:: Aim of the task ::
Extract from the data below every line that contains the string "mediators", treating uppercase and lowercase letters as different.

BEGIN

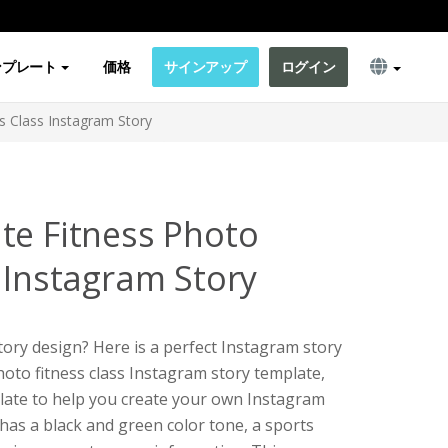
ンプレート
価格
サインアップ
ログイン
s Class Instagram Story
te Fitness Photo
 Instagram Story
ory design? Here is a perfect Instagram story
photo fitness class Instagram story template,
plate to help you create your own Instagram
 has a black and green color tone, a sports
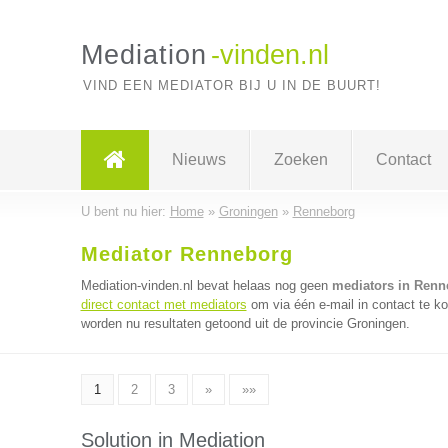
Mediation
-vinden.nl
VIND EEN MEDIATOR BIJ U IN DE BUURT!
Nieuws
Zoeken
Contact
U bent nu hier:
Home
»
Groningen
»
Renneborg
Mediator Renneborg
Mediation-vinden.nl bevat helaas nog geen
mediators in Renn
direct contact met mediators
om via één e-mail in contact te k
worden nu resultaten getoond uit de provincie Groningen.
1
2
3
»
»»
Solution in Mediation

END

:: Task result ::
mediators in Renn
direct contact met mediators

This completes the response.